Starting his business from scratch meant he encountered financial difficulties, when he couldn’t pay people on time. It’s an experience that gave him a crash course in business. He has since taken his work around the world and partnered with a number of influential brands in the country.
“As an entrepreneur you encounter lot of challenges, especially as a sole entrepreneur to start your brand from nowhere. They [difficulties] are like building a business foundation, because you have to go through tough times: you rise, you fall but the question is when you fall, do you rise again, or do you stay flat,” he says.
“We learn to reinvent ourselves as a business, we learn to build a brand and say we are entrepreneurs and there will be tough times and there will be good times as well. We learn to become cognisant that nothing is permanent in the business and also when you look at people that are greater entrepreneurs – they have gone through the worst: they have been bankrupt, they filed for bankruptcy and they reinvent themselves again,” he says.

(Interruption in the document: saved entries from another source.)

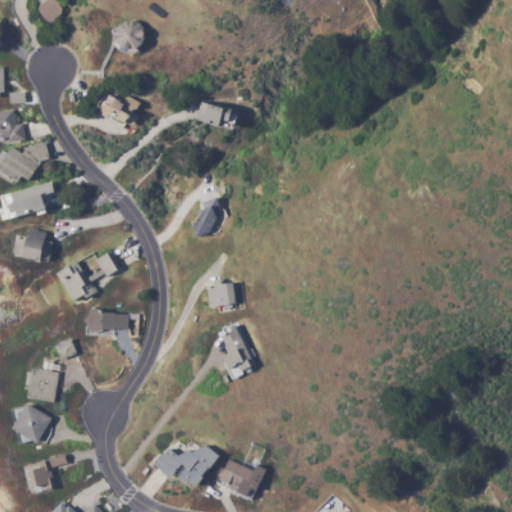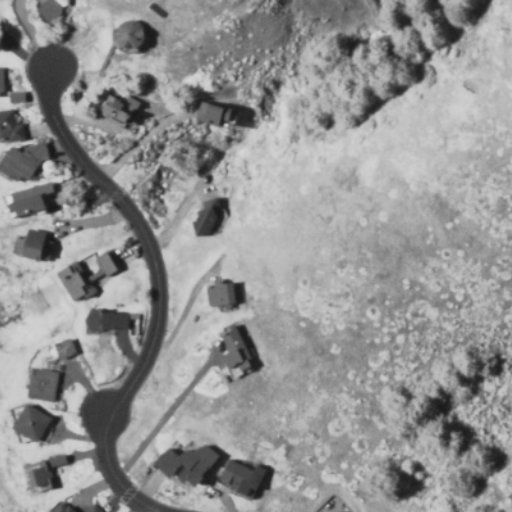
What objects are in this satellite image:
building: (25, 201)
building: (32, 246)
road: (158, 290)
building: (224, 295)
building: (235, 351)
building: (41, 385)
building: (32, 424)
building: (187, 465)
building: (41, 474)
building: (238, 478)
building: (69, 508)
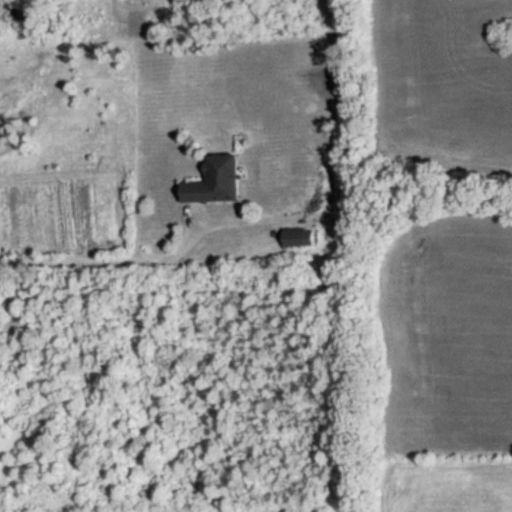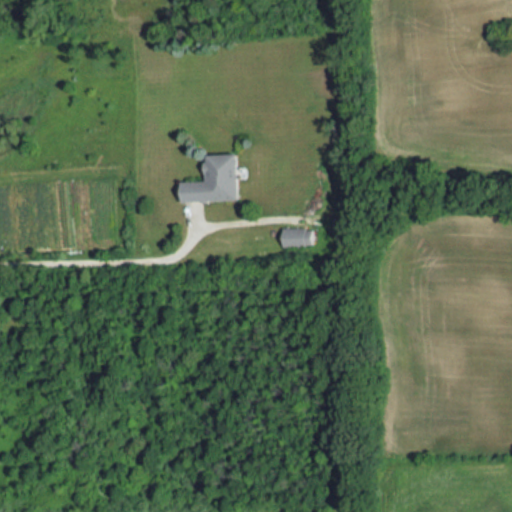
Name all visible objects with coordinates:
crop: (443, 81)
building: (213, 180)
building: (218, 180)
building: (294, 237)
road: (99, 262)
crop: (448, 335)
crop: (447, 484)
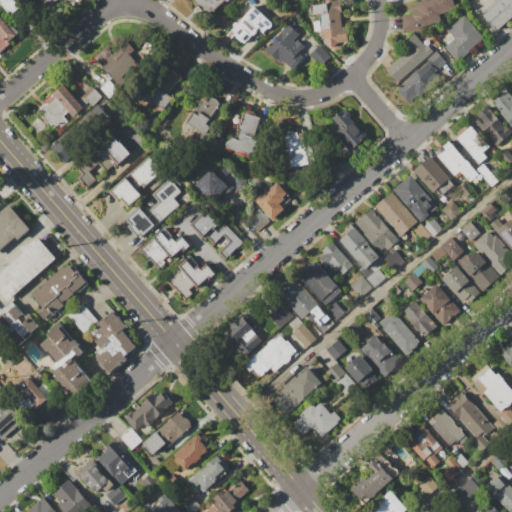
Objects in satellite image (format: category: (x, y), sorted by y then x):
building: (48, 0)
building: (49, 1)
building: (10, 5)
building: (207, 5)
building: (207, 5)
building: (498, 12)
building: (497, 13)
building: (423, 14)
building: (425, 14)
building: (329, 23)
building: (248, 24)
building: (251, 25)
building: (330, 25)
building: (5, 34)
building: (6, 35)
building: (460, 38)
building: (461, 38)
road: (46, 40)
building: (285, 47)
building: (286, 48)
road: (61, 51)
building: (317, 55)
building: (319, 56)
building: (407, 57)
building: (408, 59)
building: (117, 60)
building: (116, 62)
road: (237, 73)
building: (421, 76)
road: (355, 78)
building: (418, 78)
building: (108, 88)
building: (162, 88)
building: (161, 89)
building: (92, 97)
building: (504, 105)
building: (58, 106)
building: (60, 107)
building: (202, 112)
building: (508, 113)
building: (202, 114)
building: (491, 125)
building: (490, 126)
building: (346, 129)
building: (81, 134)
building: (244, 134)
building: (346, 134)
building: (244, 135)
building: (470, 142)
building: (471, 143)
building: (297, 148)
building: (101, 158)
building: (301, 158)
building: (506, 158)
building: (102, 160)
building: (454, 161)
building: (454, 162)
building: (143, 172)
building: (486, 175)
building: (432, 176)
building: (433, 177)
building: (135, 183)
building: (211, 185)
building: (211, 186)
building: (240, 186)
building: (465, 189)
building: (509, 190)
building: (124, 192)
building: (413, 198)
building: (414, 198)
building: (272, 200)
building: (272, 201)
building: (0, 204)
building: (154, 210)
building: (451, 211)
building: (487, 212)
building: (394, 213)
building: (395, 214)
building: (255, 219)
building: (257, 221)
building: (9, 225)
building: (10, 226)
building: (432, 227)
building: (374, 230)
building: (503, 230)
building: (376, 231)
building: (469, 231)
building: (216, 232)
building: (216, 232)
building: (503, 232)
building: (422, 233)
building: (357, 247)
building: (449, 247)
building: (161, 248)
building: (358, 248)
building: (450, 248)
building: (163, 250)
building: (493, 251)
building: (493, 252)
building: (438, 254)
building: (334, 259)
building: (334, 259)
building: (392, 259)
building: (393, 260)
building: (426, 267)
building: (23, 268)
building: (24, 268)
building: (477, 270)
building: (478, 270)
road: (256, 272)
building: (187, 277)
building: (373, 277)
building: (189, 278)
building: (375, 278)
building: (318, 282)
building: (412, 282)
building: (319, 283)
building: (458, 285)
building: (459, 285)
building: (360, 287)
building: (56, 289)
building: (58, 290)
road: (375, 301)
building: (301, 303)
building: (438, 304)
building: (439, 304)
building: (312, 308)
building: (279, 315)
building: (281, 316)
building: (371, 317)
building: (82, 318)
building: (417, 319)
building: (418, 319)
building: (15, 322)
building: (15, 326)
road: (160, 328)
building: (302, 335)
building: (399, 335)
building: (401, 336)
building: (240, 337)
building: (241, 337)
building: (302, 337)
building: (111, 342)
building: (111, 343)
building: (334, 349)
building: (335, 349)
building: (378, 354)
building: (379, 354)
building: (507, 355)
building: (269, 356)
building: (270, 356)
building: (508, 356)
building: (63, 360)
building: (65, 362)
building: (360, 372)
building: (360, 373)
building: (339, 378)
building: (339, 378)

Tlale recently launched his bridal collection at Boschendal, outside Franschhoek, which he says is a continuation of a journey that started about two years ago. He says many designers shy away from bridal clothing, but the inspiration behind this bridal collection was not only to make brides feel beautiful but also to give them a fashion edge on the day.
He says brides don’t have to simply look like princesses, they can bring their own sense of style to their big day. Tlale’s mission is to promote products that are proudly made in South Africa.
“We have what it takes, we are creatives with resources and our mission is to push brands that are proudly made in South Africa,” he says.